Web sites can lead to cheaper medications

U.S. consumers buying drugs from companies in Canada, but process is coming under scrutiny

? Mary Kay Kottenstette used to spend nearly $1,500 a year, more than 10 percent of her income, on prescription drugs for gout, high cholesterol and a thyroid condition.

With the Internet, the 62-year-old part-time Spanish teacher can buy the same drugs from a Canadian pharmacy for about $1,100 a year.

Mary Kay Kottenstette instructs her seventh-grade Spanish class in Denver. Kottenstette used to spend nearly ,500 a year on prescription drugs. Through an Internet Web site called Canadian Meds USA, she can buy the same drugs from a Canadian pharmacy for about ,100 a year.

“You can’t just spend everything on prescription drugs,” said Kottenstette, who has no health insurance. “They’re just too expensive.”

Kottenstette uses a site called Canadian Meds USA, which acts as an intermediary between American consumers and pharmacies in Canada. Based in this Denver suburb, Canadian Meds USA is run by accountant Don Bozarth, who came up with the idea last year while looking for cheaper prescription drugs for his mother-in-law.

Bozarth and his wife, JoAnn, ordered several prescriptions through an online pharmacy in Winnipeg, Manitoba. They saved $225 on a three-month supply.
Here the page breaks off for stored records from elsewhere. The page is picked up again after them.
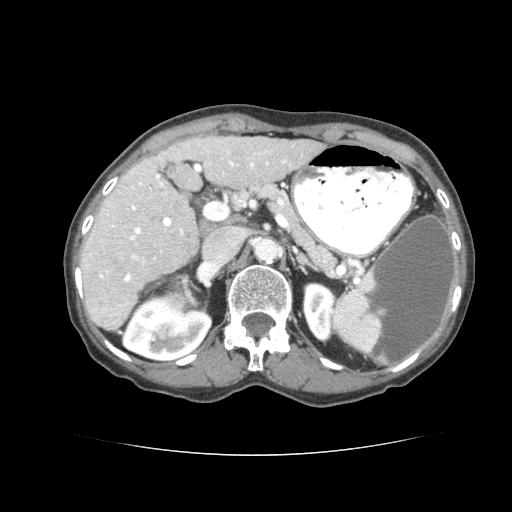
Contrast-enhanced abdominal CT (liver protocol), one axial slice; slice 42 of 77 in the series (ordered by position); soft-tissue window (W 400 / L 40 HU); 2.5 mm slice thickness; 512 × 512 image matrix. Case-level facts recorded for this patient, not image findings: diagnosis: hepatocellular carcinoma (patient treated with transarterial chemoembolisation; whether this scan precedes or follows treatment is not stated here); TNM stage (as recorded): Stage-I; Child-Pugh class: A; tumour differentiation: well differentiated; tumour size: 7.6 cm.
Annotated regions visible in this slice (semi-automatically segmented with operator editing):
- liver parenchyma outside the tumour (the mass and vessels are separate outlines, so this box may not span the whole liver): bounding box <78,138,320,330> (left, top, right, bottom; pixels)
- mass: <164,273,197,315>
- portal vein: <105,161,270,276>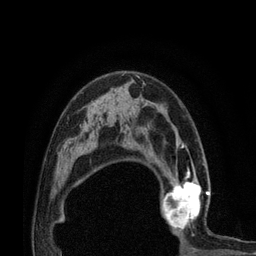
Breast MRI (dynamic contrast-enhanced), one axial slice; position 51 of 80 along the scan axis; cropped to one breast; dynamic contrast-enhanced series, time point 2 of 7 at this slice position (early post-contrast); 3 T; TE 2.1 ms, TR 4.7 ms; 2 mm slice thickness; 256 × 256 image matrix, field of view 170 × 170 mm. Female patient.
Annotated regions visible in this slice (semi-automatically segmented with operator editing):
- enhancing-tissue mask used for the functional tumour volume (all voxels passing the contrast-enhancement thresholds inside the analysis volume; usually the tumour): bounding box <158,172,210,233> (left, top, right, bottom; pixels)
Several Canadian pharmacies, including canadadrugs.com, canadameds.com and pharmacy-online.ca, operate similar sites, allowing consumers to buy directly from them. Bozarth’s company differs in that it is one of a handful based in the United States that guide people through the forms they need to order medications from Canada. The U.S. firms don’t actually distribute the drugs.

U.S. consumers actually have purchased prescription drugs for years in Canada, Mexico and other countries where price controls or favorable exchange rates make them cheaper.

FDA looks other way

Federal law prohibits the practice, although the U.S. Customs Service allows Americans to bring a 90-day supply of prescription drugs across the Canadian and Mexican borders for personal use.

But the federal government has not pursued charges against anyone for buying personal medications from other countries in years, said Tom McGinnis, FDA pharmacy affairs director. The FDA has called its nonenforcement of the law a compassionate approach intended to help people with serious health problems.

“It’s fair to say for the last several years the FDA has not been actively enforcing the law,” agreed Jeff Trewhitt of the Pharmaceutical Research and Manufacturers of America, a Washington, D.C.-based industry group.

How it works

Canadian Meds helps people complete forms to order prescriptions from Calgary’s Total Care Pharmacy, which has similar agreements with several other U.S. middlemen. Bozarth collects a percentage on each order placed through his Web site; he declined to specify how much that is.

To order from Canada, customers must have a prescription signed by a U.S. doctor, complete a detailed medical questionnaire and have undergone a physical within the past year.

A Total Care doctor reviews the information and writes a separate Canadian prescription that is filled and mailed directly to the customer’s home.

Canadian-based online pharmacies operate similarly. Few require a physical or doctor’s visit but most ask customers to fill out a medical questionnaire and a release form. Nearly all require a prescription signed by a U.S. doctor.

At rxnorth.com, another Canadian-run site, president Andrew Strempler has reservations about Web sites like Canadian Meds USA.

“When you have so many middlemen involved, customers aren’t even sure who they’re talking to when they’re ordering the medication,” Strempler said.

Business creating doubts

But the future of the cross-border mail-order business is questionable, as Canadian medical authorities express concern about its operation.

The Ontario College of Pharmacists recently filed 15 charges against one Web site, The Canadian Drug Store Inc., contending the company filled U.S. prescriptions illegally and operated an unlicensed pharmacy.

“These are our first charges. I doubt they’ll be our last,” said Layne Verbeek, spokesman for the College of Pharmacists.

The Canadian Medical Assn. also is questioning the ethics of Canadian doctors writing Canadian prescriptions based solely on a written questionnaire and a U.S. prescription.

“Our code of ethics says if you’re going to prescribe medications, you have a professional responsibility to do a history, a physical and then discuss with the patient the risks and benefits of the medication,” said Dr. Henry Haddad, association director.

“This is something Canadian physicians should not be doing.”

He said the association will look at the operations of online pharmacies this summer.